§ SELECTED EXCERPT:
——

# Looking for College



## Christopher88 (Sep 28, 2009)

I am currently attending a community college but am seeking to transfer out to a bible college but need some help. 
This is what I'm looking for in a bible college
My credits will transfer from a NC school 
Reformed in Teaching
Rural in the area (I hate city's with a living passion) 
No dress codes or crazy rules outside of true biblical standards. 
A college in the south 

I've looked at Montreat College which was and may still be Presbertian
I've look at Covenant college (Don't know much about them but something tells me they are a bit uptight) 
I know Regent U is a good Christian school but with Pat Roberson being for the school, it draws a red flag. 

Help would be nice, thanks.


----------



## Hamalas (Sep 28, 2009)

Do you mean "Bible College" or "Christian Liberal Arts College"?


----------



## Christopher88 (Sep 28, 2009)

I'm trying to earn a BA in bible or missions. 
I guess a Liberal Arts school would be better for accreditation as long as they offer biblical degrees.


----------



## Hamalas (Oct 1, 2009)

Both of my parents went to Montreat in the mid-80s. It has many good qualities, (i.e. gorgeous campus and environment, some good local churches, and small class sizes) however, from what I understand the college would not be a great place for biblical/theological training. They are Presbyterian, but they are PCUSA, and are a bit more on the liberal side. (Although for their denomination they are a conservative college!) 

I've visited Covenant many times and have enjoyed it. Again it has it's strong points. (A beautiful campus, a whole heap of awesome churches, some amazing christian and reformed professors, and a good theology program) My only caution there would be just to take the time to visit. From the outside it looked like a perfect fit for me, but after visiting the campus (about six times actually...) I found that the students, and especially the guys, and I just didn't fit as well. It's purely a matter of personality and taste and I have many friends, and relatives, who have gone there and loved it. I would definitely recommend checking it out. 

However, also realize that there are many other good schools out there! Here are a couple of (Reformed) christian schools that you may want to check out.
1. Geneva College
2. New College Franklin (This is a brand new school that was just started this year. It is hosted by Parish Presbyterian Church PCA and looks like it will be a great school! If you are familiar with the Classical Christian school movement then this may be a particularly good thing to look into. It's in the South, Franklin TN, and is explicitly reformed in its teaching. I also think that they charge tuition closer to what a public school would charge, but I could be wrong there.)
3. Bryan College
4. Patrick Henry College (Sorry, I couldn't resist a shameless plug for my own school!)

——

Answer these questions from the college thread:
(a) What degree does Christopher88 say he is trying to earn?
(b) According to Hamalas, which Presbyterian denomination is Montreat affiliated with?
(c) In what city and state is New College Franklin located?

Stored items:

——

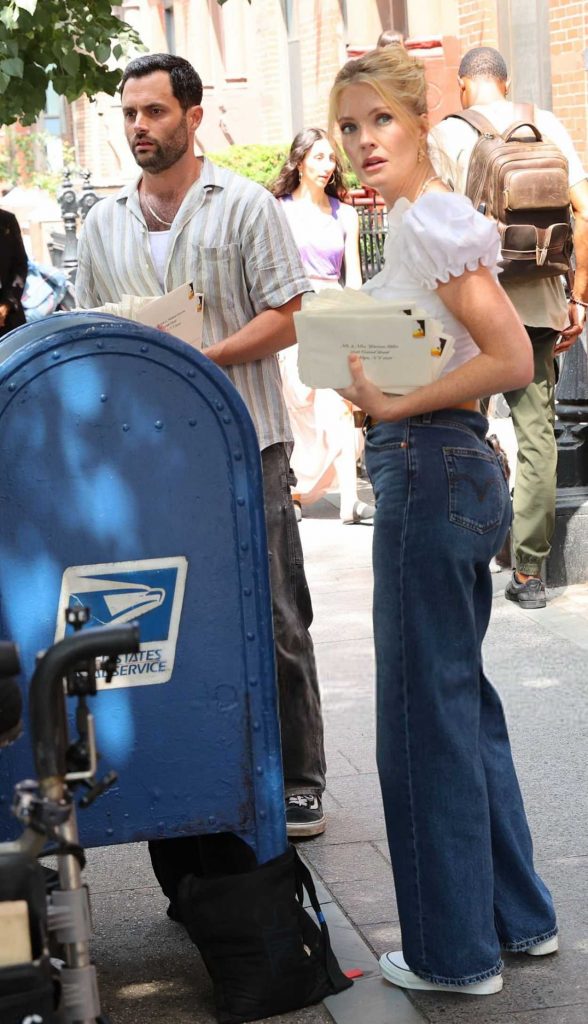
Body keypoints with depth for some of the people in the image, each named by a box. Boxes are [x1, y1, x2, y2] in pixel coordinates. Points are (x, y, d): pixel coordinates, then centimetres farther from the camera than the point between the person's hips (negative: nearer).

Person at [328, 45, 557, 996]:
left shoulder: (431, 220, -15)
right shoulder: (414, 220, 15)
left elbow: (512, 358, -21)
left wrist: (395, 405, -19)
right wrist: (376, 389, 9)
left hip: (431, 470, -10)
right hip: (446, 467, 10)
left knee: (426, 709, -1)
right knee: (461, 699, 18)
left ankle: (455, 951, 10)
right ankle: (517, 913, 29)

——

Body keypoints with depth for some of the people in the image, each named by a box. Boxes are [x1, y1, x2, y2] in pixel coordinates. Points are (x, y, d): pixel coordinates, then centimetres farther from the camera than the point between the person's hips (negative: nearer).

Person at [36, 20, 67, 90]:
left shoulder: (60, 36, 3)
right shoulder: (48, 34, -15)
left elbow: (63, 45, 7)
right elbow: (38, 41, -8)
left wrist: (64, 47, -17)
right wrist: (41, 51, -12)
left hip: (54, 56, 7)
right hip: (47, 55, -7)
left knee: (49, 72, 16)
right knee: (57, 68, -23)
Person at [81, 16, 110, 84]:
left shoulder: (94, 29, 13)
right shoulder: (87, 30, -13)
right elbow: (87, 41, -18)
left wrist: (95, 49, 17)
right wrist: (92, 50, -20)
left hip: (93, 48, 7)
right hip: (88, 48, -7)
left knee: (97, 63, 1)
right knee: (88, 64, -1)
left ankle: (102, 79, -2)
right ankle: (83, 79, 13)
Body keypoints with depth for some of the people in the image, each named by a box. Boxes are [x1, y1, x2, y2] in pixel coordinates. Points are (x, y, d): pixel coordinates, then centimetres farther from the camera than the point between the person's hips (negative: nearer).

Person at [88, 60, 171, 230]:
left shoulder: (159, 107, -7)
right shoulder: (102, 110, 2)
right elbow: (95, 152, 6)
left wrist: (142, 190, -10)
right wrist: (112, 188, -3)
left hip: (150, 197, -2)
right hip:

——

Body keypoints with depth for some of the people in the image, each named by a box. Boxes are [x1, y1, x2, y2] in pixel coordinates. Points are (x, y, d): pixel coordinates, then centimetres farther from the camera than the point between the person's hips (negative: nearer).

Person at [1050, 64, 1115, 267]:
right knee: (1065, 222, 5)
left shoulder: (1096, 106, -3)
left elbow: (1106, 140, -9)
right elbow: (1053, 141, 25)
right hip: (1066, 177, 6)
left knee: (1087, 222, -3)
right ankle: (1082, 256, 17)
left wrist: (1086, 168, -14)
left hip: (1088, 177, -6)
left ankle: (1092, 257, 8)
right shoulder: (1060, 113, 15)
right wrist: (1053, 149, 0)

——

§ RESPONSE:
(a) A BA in bible or missions.
(b) PCUSA.
(c) Franklin, TN.